Kafka Connect is an open-source tool of Apache Kafka that streams data between Kafka clusters and other databases (Elasticsearch, …). It does this by defining connectors that can send large data sets into and out of Kafka clusters. There are two types of connectors: Source and Sink.

  • Source connector: Delivers data from Kafka topics into secondary indexes.

  • Sink connector: Ingests database tables and streams table updates to

Two steps are required to accomplish this:

  • Create a dynamic mapping template for Elasticsearch indices to retrieve the timestamps of the attempts for further analysis since Elasticsearch considers the field time present in our record as a simple long number.

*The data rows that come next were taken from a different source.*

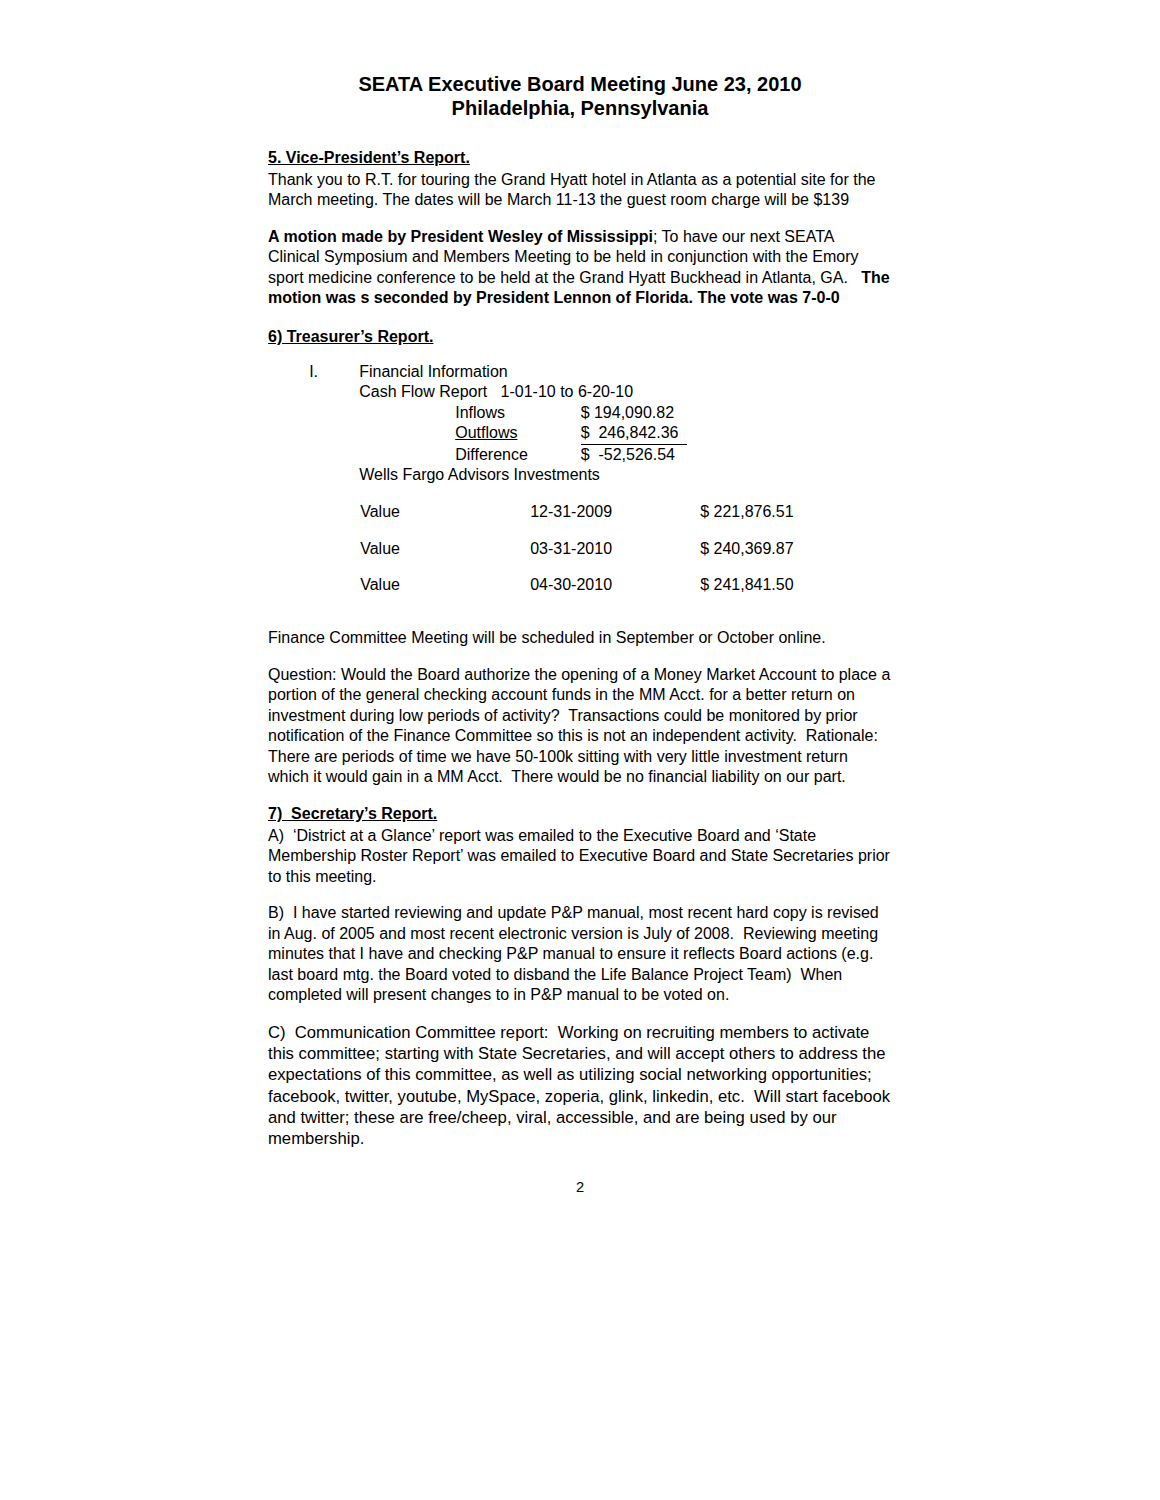SEATA Executive Board Meeting June 23, 2010
Philadelphia, Pennsylvania
5. Vice-President’s Report.
Thank you to R.T. for touring the Grand Hyatt hotel in Atlanta as a potential site for the March meeting. The dates will be March 11-13 the guest room charge will be $139
A motion made by President Wesley of Mississippi; To have our next SEATA Clinical Symposium and Members Meeting to be held in conjunction with the Emory sport medicine conference to be held at the Grand Hyatt Buckhead in Atlanta, GA. The motion was s seconded by President Lennon of Florida. The vote was 7-0-0
6) Treasurer’s Report.
I.
Financial Information
Cash Flow Report 1-01-10 to 6-20-10
| Inflows | $ 194,090.82 |
| Outflows | $ 246,842.36 |
| Difference | $ -52,526.54 |
Wells Fargo Advisors Investments
| Value | 12-31-2009 | $ 221,876.51 |
| Value | 03-31-2010 | $ 240,369.87 |
| Value | 04-30-2010 | $ 241,841.50 |
Finance Committee Meeting will be scheduled in September or October online.
Question: Would the Board authorize the opening of a Money Market Account to place a portion of the general checking account funds in the MM Acct. for a better return on investment during low periods of activity? Transactions could be monitored by prior notification of the Finance Committee so this is not an independent activity. Rationale: There are periods of time we have 50-100k sitting with very little investment return which it would gain in a MM Acct. There would be no financial liability on our part.
7) Secretary’s Report.
A) ‘District at a Glance’ report was emailed to the Executive Board and ‘State Membership Roster Report’ was emailed to Executive Board and State Secretaries prior to this meeting.
B) I have started reviewing and update P&P manual, most recent hard copy is revised in Aug. of 2005 and most recent electronic version is July of 2008. Reviewing meeting minutes that I have and checking P&P manual to ensure it reflects Board actions (e.g. last board mtg. the Board voted to disband the Life Balance Project Team) When completed will present changes to in P&P manual to be voted on.
C) Communication Committee report: Working on recruiting members to activate this committee; starting with State Secretaries, and will accept others to address the expectations of this committee, as well as utilizing social networking opportunities; facebook, twitter, youtube, MySpace, zoperia, glink, linkedin, etc. Will start facebook and twitter; these are free/cheep, viral, accessible, and are being used by our membership.
2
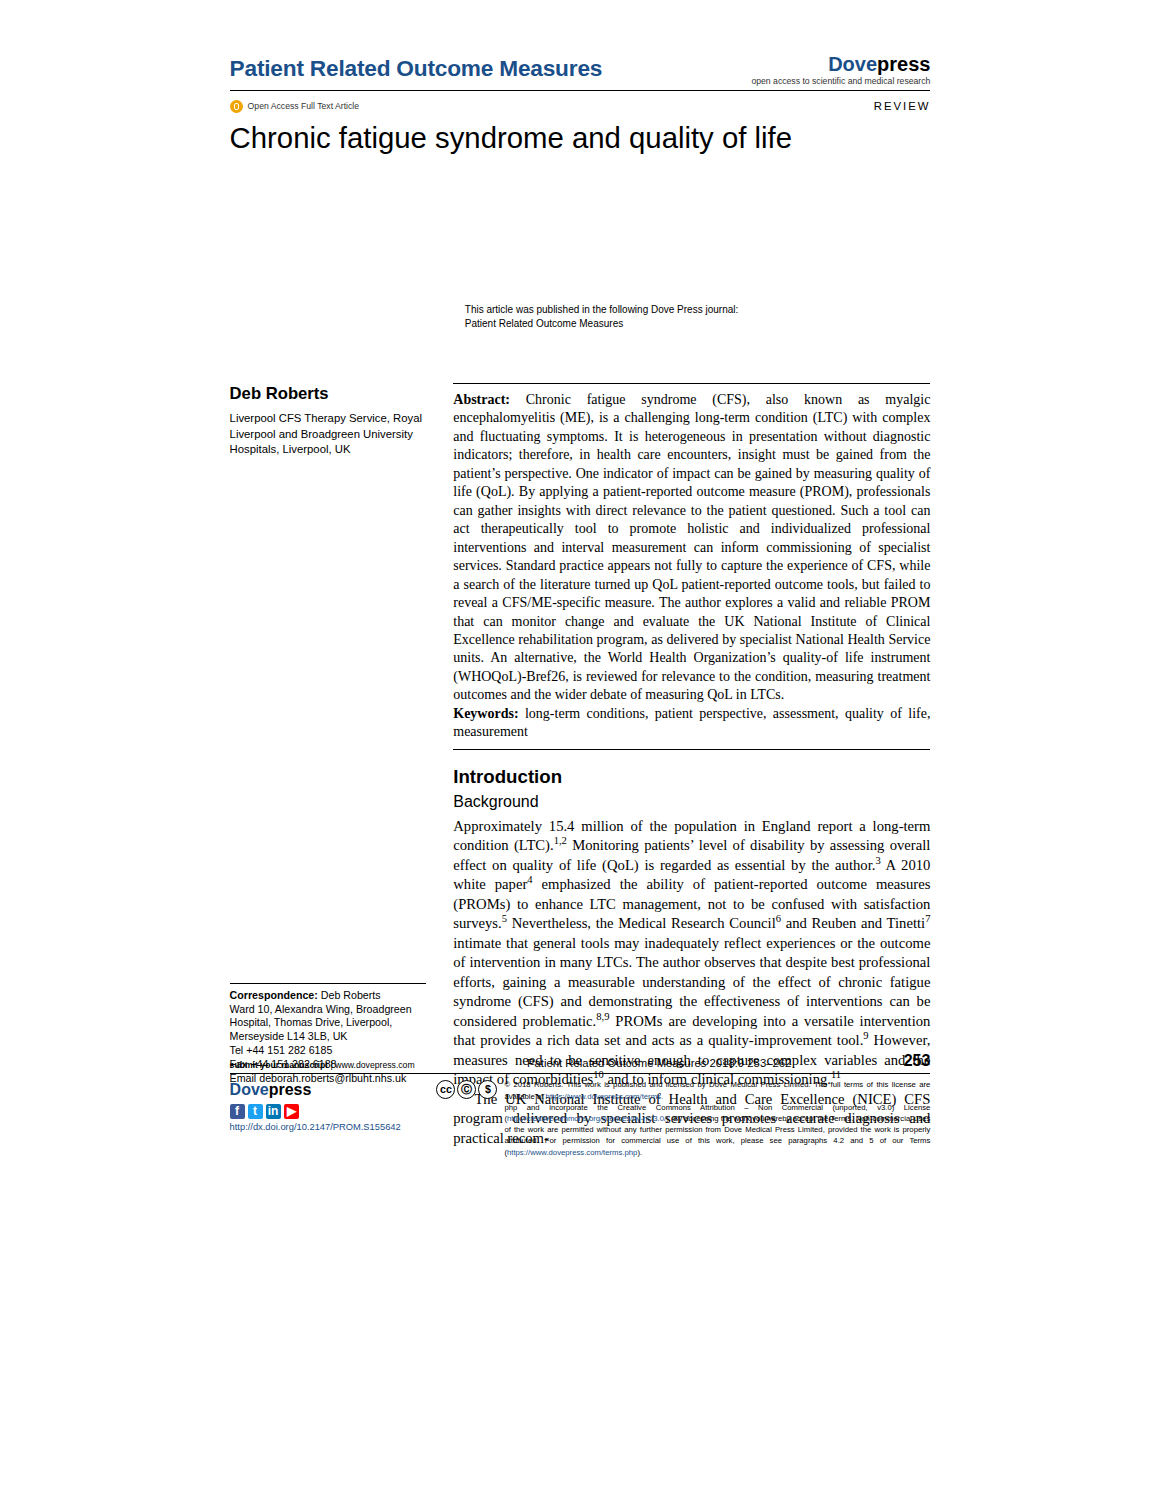Patient Related Outcome Measures
Dovepress
open access to scientific and medical research
Open Access Full Text Article
REVIEW
Chronic fatigue syndrome and quality of life
This article was published in the following Dove Press journal:
Patient Related Outcome Measures
Deb Roberts
Liverpool CFS Therapy Service, Royal Liverpool and Broadgreen University Hospitals, Liverpool, UK
Abstract: Chronic fatigue syndrome (CFS), also known as myalgic encephalomyelitis (ME), is a challenging long-term condition (LTC) with complex and fluctuating symptoms. It is heterogeneous in presentation without diagnostic indicators; therefore, in health care encounters, insight must be gained from the patient’s perspective. One indicator of impact can be gained by measuring quality of life (QoL). By applying a patient-reported outcome measure (PROM), professionals can gather insights with direct relevance to the patient questioned. Such a tool can act therapeutically tool to promote holistic and individualized professional interventions and interval measurement can inform commissioning of specialist services. Standard practice appears not fully to capture the experience of CFS, while a search of the literature turned up QoL patient-reported outcome tools, but failed to reveal a CFS/ME-specific measure. The author explores a valid and reliable PROM that can monitor change and evaluate the UK National Institute of Clinical Excellence rehabilitation program, as delivered by specialist National Health Service units. An alternative, the World Health Organization’s quality-of life instrument (WHOQoL)-Bref26, is reviewed for relevance to the condition, measuring treatment outcomes and the wider debate of measuring QoL in LTCs.
Keywords: long-term conditions, patient perspective, assessment, quality of life, measurement
Introduction
Background
Approximately 15.4 million of the population in England report a long-term condition (LTC).1,2 Monitoring patients’ level of disability by assessing overall effect on quality of life (QoL) is regarded as essential by the author.3 A 2010 white paper4 emphasized the ability of patient-reported outcome measures (PROMs) to enhance LTC management, not to be confused with satisfaction surveys.5 Nevertheless, the Medical Research Council6 and Reuben and Tinetti7 intimate that general tools may inadequately reflect experiences or the outcome of intervention in many LTCs. The author observes that despite best professional efforts, gaining a measurable understanding of the effect of chronic fatigue syndrome (CFS) and demonstrating the effectiveness of interventions can be considered problematic.8,9 PROMs are developing into a versatile intervention that provides a rich data set and acts as a quality-improvement tool.9 However, measures need to be sensitive enough to capture complex variables and the impact of comorbidities10 and to inform clinical commissioning.11
The UK National Institute of Health and Care Excellence (NICE) CFS program delivered by specialist services promotes accurate diagnosis and practical recom-
Correspondence: Deb Roberts
Ward 10, Alexandra Wing, Broadgreen Hospital, Thomas Drive, Liverpool, Merseyside L14 3LB, UK
Tel +44 151 282 6185
Fax +44 151 282 6188
Email deborah.roberts@rlbuht.nhs.uk
submit your manuscript | www.dovepress.com
Patient Related Outcome Measures 2018:9 253–262
253
Dovepress
f t in ▶
http://dx.doi.org/10.2147/PROM.S155642
cc Ⓒ $
© 2018 Roberts. This work is published and licensed by Dove Medical Press Limited. The full terms of this license are available at https://www.dovepress.com/terms.
php and incorporate the Creative Commons Attribution – Non Commercial (unported, v3.0) License (http://creativecommons.org/licenses/by-nc/3.0/). By accessing the work you hereby accept the Terms. Non-commercial uses of the work are permitted without any further permission from Dove Medical Press Limited, provided the work is properly attributed. For permission for commercial use of this work, please see paragraphs 4.2 and 5 of our Terms (https://www.dovepress.com/terms.php).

  • Configure Kafka’s Connector using JSON data consisting of the source topic, elasticsearch indices to load and some other configurations.

The corresponding scripts are below:

bash
 curl -s -XPUT "<http://localhost:9200/_template/malicious-attempt/>" -H 'Content-Type: application/json' -d'
    {
      "template": "*",
      "mappings": { "dynamic_templates": [ { "dates": { "match": "time", "mapping": { "type": "date" } } } ]  }
    }'
    
curl -X POST <http://localhost:8083/connectors> -H "Content-Type: application/json" -d '{
 "name": "malicious-connector",
 "config": {
    "connector.class": "io.confluent.connect.elasticsearch.ElasticsearchSinkConnector",
    "connection.url": "<http://elasticsearch:9200>",
    "tasks.max": "1",
    "topics": "malicious-attempt",
    "type.name": "_doc",
    "key.converter": "org.apache.kafka.connect.storage.StringConverter",
    "value.converter": "org.apache.kafka.connect.json.JsonConverter",
    "key.ignore": "true",
    "schema.ignore": "true",
    "value.converter.schemas.enable": "false"
 }
}'

Kibana dashboard

Conclusion

The entire code is available here: kafka-stream-fraud-java

In this article, we discussed how we can build a real-time fraud prevention system, using the Kafka Stream API and Elasticsearch to visualize the fraud attempts. We can do this in a different way, with KsqlDB, maybe in another post.